The two sides of an acute-angled triangle are 13 cm and 20 cm, respectively.

The two sides of an acute-angled triangle are 13 cm and 20 cm, respectively. The radius of the circle described about the triangle is 65/6 cm. Find the third side of the triangle.

Let ABC be a given triangle.
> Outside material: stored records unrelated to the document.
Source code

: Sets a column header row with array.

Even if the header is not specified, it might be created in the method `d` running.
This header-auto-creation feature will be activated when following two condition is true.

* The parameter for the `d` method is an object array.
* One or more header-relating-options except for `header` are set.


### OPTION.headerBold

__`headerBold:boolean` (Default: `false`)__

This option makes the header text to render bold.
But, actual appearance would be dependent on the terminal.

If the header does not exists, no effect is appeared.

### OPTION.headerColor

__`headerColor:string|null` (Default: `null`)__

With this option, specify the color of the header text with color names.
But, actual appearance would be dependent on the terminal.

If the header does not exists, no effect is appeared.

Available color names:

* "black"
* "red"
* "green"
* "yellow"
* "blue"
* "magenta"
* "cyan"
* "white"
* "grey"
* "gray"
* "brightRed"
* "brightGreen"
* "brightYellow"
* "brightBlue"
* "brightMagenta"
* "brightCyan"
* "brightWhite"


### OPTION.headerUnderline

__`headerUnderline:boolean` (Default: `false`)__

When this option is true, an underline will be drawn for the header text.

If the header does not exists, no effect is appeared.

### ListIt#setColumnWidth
AB = 13 cm, BC = 20 cm.

Let’s denote the middle of the side AB by the letter K, and the middle BC by the letter M. Draw perpendiculars through the points K and M, the intersection point O is the center of the circumscribed circle around the triangle ABC.

KM is the middle line of the triangle ABC (connects the midpoints of the sides AB and BC), which means that KM = 1/2 AC.

Triangle KBO is rectangular (KO is perpendicular to AB), OB is the radius of the circumscribed circle, OB = 65/6. KB = 1/2 AB = 13/2.

By the Pythagorean theorem: KO = √ ((65/6) ² – (13/2) ²) = 52/6 = 26/3.

The BMO triangle is rectangular (OM is prependicular to BC), ОВ = 65/6, ВМ = 1/2 ВС = 10.

By the Pythagorean theorem: ОМ = √ ((65/6) ² – 10²) = √ (635/36) = 25/6.

Let’s calculate the sines and cosines of the angles KBO and MBO:

cosКBО = (13/2) / (65/6) = 39/65.

cosМBО = 10 / (65/6) = 12/13.

sinКBО = (26/3) / (65/6) = 52/65.

sinМBО = (25/6) / (65/6) = 5/13.

The angle KBM is equal to KBO + MBO:

cos (α + β) = cosα * cosβ – sinα * sinβ.

cosKVM = (39/65) * (12/13) – (52/65) * (5/13) = 16/65.

By the cosine theorem:

КМ² = KB² + BM² – 2 * KB * BM * cosКBМ = (13/2) ² + 10² – 2 * 13/2 * 10 * 16/65 = 28665/260 = 441/4.

KM = √ (441/4) = 21/2 = 10.5.

Therefore, AC = 2 * KM = 2 * 10.5 = 21 (cm).